Your objective —
Print exactly the lines below between the line containing "The KING of" and the line containing "Kelen Camehl, CPA, MBA", counting both of those lines. Leave pictures out.

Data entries
[Start of section]

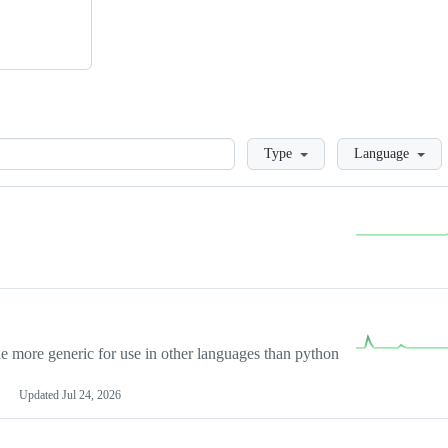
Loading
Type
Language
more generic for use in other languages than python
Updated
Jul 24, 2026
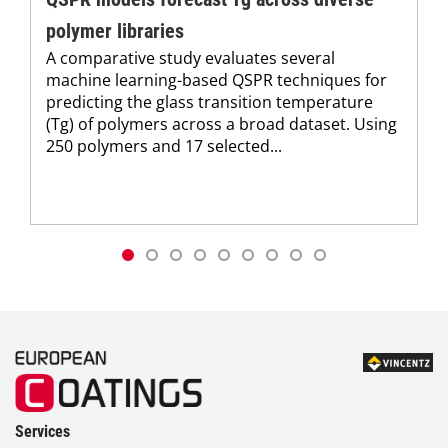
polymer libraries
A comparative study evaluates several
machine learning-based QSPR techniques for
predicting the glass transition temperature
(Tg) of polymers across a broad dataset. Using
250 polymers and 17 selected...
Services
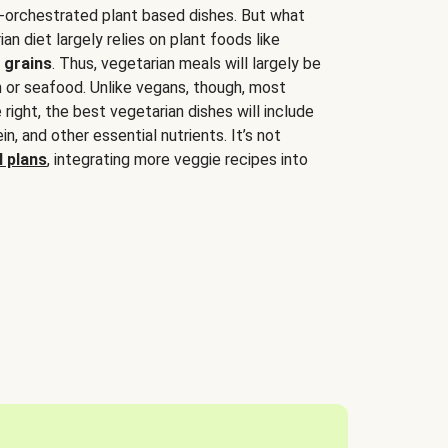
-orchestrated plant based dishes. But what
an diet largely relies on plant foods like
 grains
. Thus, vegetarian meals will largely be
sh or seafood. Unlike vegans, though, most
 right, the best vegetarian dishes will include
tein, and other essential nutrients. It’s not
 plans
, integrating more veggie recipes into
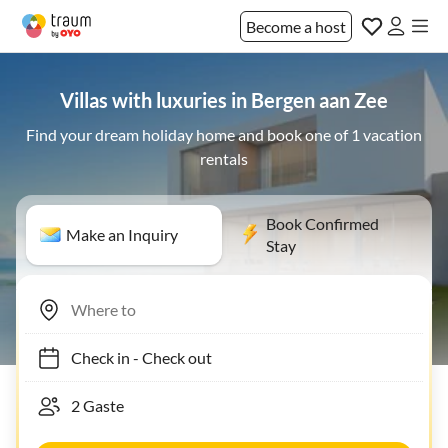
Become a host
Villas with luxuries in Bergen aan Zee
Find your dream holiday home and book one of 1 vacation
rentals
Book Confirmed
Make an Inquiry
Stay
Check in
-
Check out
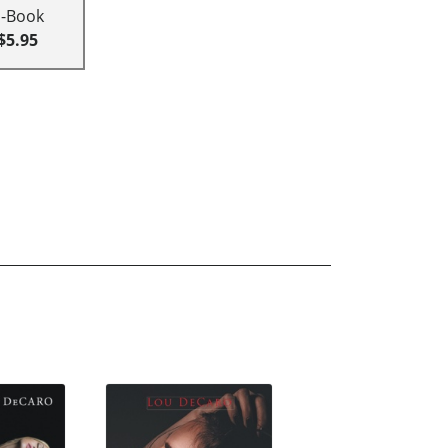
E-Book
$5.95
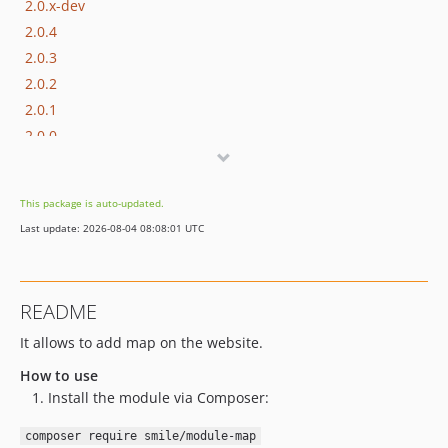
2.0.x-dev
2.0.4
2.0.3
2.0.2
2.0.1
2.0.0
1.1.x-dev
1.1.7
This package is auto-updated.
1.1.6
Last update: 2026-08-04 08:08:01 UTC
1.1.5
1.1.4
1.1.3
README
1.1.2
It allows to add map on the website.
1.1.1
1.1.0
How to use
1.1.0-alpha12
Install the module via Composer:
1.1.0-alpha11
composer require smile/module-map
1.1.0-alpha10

[End of section]
[Start of section]

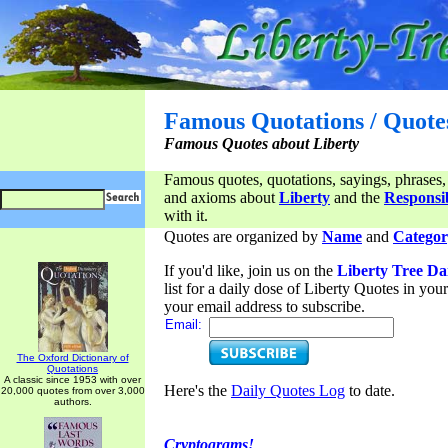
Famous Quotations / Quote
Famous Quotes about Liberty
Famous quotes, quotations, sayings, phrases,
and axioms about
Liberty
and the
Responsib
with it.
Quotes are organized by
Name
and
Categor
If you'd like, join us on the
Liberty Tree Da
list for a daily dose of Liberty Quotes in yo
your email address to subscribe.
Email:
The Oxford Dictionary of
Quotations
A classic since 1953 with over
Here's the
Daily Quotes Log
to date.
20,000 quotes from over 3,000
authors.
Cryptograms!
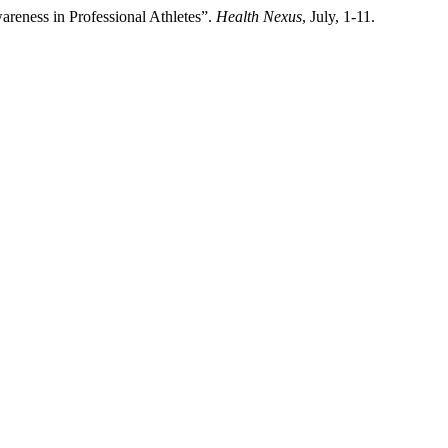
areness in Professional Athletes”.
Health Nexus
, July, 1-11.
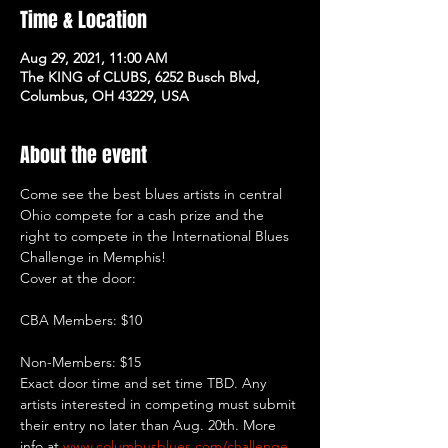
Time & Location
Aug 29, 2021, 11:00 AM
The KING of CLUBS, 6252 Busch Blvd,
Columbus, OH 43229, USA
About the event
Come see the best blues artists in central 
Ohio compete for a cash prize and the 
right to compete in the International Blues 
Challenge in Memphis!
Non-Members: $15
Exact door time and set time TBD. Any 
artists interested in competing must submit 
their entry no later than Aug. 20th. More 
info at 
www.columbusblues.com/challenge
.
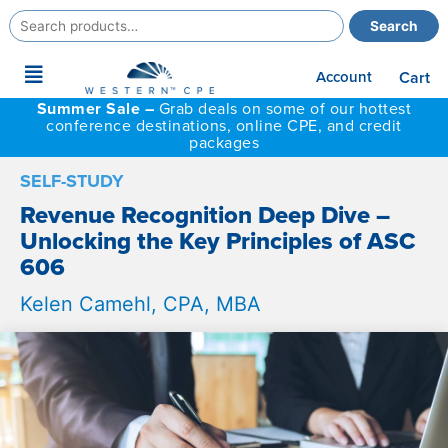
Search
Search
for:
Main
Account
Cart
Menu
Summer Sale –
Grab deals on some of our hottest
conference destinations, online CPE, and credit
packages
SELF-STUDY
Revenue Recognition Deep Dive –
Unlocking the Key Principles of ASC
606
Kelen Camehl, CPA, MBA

[End of section]

Your solution —
The KING of CLUBS, 6252 Busch Blvd,
Columbus, OH 43229, USA
About the event
Come see the best blues artists in central 
Ohio compete for a cash prize and the 
right to compete in the International Blues 
Challenge in Memphis!
Non-Members: $15
Exact door time and set time TBD. Any 
artists interested in competing must submit 
their entry no later than Aug. 20th. More 
info at 
www.columbusblues.com/challenge
.
Search
Search
for:
Main
Account
Cart
Menu
Summer Sale –
Grab deals on some of our hottest
conference destinations, online CPE, and credit
packages
SELF-STUDY
Revenue Recognition Deep Dive –
Unlocking the Key Principles of ASC
606
Kelen Camehl, CPA, MBA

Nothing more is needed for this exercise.